Elite runner Hyvon Ngetich of Kenya made it through 26 punishing miles of Sunday's Austin Marathon, even leading the women’s pack up until mile 23. As she rounded the corner to the finish line, she fell to the ground. But instead of giving up then and there, she decided to crawl the last 0.2 miles in an incredibly inspiring human feat—and she still took third place.

While race volunteers immediately brought out a wheelchair for Ngetich, the 29-year-old refused the help, possibly knowing that she would be disqualified for accepting it.

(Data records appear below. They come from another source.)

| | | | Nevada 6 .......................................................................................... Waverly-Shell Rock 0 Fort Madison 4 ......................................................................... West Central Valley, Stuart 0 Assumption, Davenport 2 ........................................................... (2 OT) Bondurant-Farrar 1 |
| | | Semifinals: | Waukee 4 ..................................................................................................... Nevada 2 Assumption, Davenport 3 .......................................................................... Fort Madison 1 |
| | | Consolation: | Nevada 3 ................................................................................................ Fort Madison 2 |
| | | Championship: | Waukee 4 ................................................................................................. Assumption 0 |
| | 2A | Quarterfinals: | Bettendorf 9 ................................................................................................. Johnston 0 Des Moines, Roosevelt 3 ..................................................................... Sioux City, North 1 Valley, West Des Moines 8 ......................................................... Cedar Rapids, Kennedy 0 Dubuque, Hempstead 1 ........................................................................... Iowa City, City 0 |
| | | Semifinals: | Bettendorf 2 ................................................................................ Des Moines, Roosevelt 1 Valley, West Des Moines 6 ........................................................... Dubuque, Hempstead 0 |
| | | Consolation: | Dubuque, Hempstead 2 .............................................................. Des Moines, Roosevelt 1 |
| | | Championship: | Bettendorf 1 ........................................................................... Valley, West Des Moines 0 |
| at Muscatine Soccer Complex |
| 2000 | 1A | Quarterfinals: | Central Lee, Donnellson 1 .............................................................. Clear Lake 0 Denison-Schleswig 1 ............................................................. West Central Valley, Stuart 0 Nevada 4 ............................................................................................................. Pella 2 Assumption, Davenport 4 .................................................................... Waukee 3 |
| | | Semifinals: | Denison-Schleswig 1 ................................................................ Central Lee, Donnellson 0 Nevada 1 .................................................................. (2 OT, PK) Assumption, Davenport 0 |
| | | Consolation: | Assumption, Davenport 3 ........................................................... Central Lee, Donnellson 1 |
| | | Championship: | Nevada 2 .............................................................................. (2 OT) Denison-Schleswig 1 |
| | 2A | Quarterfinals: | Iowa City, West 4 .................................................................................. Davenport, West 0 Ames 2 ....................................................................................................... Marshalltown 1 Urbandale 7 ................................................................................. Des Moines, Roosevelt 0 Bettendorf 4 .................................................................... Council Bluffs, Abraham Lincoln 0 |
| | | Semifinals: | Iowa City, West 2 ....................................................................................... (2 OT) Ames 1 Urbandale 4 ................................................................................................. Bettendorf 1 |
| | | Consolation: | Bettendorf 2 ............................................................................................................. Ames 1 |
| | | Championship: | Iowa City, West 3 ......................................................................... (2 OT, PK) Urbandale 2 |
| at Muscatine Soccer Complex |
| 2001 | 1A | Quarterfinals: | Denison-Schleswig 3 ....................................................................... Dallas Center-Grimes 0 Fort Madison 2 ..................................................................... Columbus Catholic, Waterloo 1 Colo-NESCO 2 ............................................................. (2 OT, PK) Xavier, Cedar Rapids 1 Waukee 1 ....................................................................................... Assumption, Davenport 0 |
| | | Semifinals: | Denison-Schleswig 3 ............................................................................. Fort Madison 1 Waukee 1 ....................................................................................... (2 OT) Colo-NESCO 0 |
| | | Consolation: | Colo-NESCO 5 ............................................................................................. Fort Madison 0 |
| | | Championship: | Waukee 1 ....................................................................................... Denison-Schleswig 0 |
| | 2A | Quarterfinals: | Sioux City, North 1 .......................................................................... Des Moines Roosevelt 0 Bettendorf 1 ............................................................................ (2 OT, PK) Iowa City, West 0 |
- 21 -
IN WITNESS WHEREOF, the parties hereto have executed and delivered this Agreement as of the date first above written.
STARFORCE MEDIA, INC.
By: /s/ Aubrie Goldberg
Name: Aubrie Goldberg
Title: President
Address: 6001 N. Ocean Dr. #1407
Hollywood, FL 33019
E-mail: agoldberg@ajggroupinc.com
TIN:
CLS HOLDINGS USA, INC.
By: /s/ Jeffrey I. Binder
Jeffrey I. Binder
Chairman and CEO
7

“Running…you always have to keep going, going,” Ngetich told CBS Austin affiliate KEYE. “For the last two kilometers, I don’t remember. Finish line, I have no idea.”

Well, her crawl toward the finish is all over the news, and she can relive it herself with the stirring videos. Ngetich even pauses at one point to catch her breath, and refuses to stop until she’s absolutely certain she crossed the finish line, which she did in an impressive time of 3:04:03.68.

“I’ve seen athletes wobble and fall; I’ve seen athletes crawl across the finish line,” Austin Marathon race director Jon Conley told CBS News. "But that story of her going 26 miles, and then crawling the last 450 feet or so—never seen anything like it."

Though she missed finishing in second place by just three seconds—and was only 10 minutes behind the winner—Conley and the Austin Marathon decided to award her the same amount of prize money as the second-place winner for her display of bravery.

Still, the medical director of another marathon wants the rest of us to remember that Ngetich is a professional runner who was competing for prize money, and everyday runners should listen to their bodies instead. "For the non-elite crowd, there should never be a reason why runner a should crawl to the finish," Laura Goldberg, MD, a sports medicine specialist at Cleveland Clinic and medical director of the Cleveland Marathon told ABC News.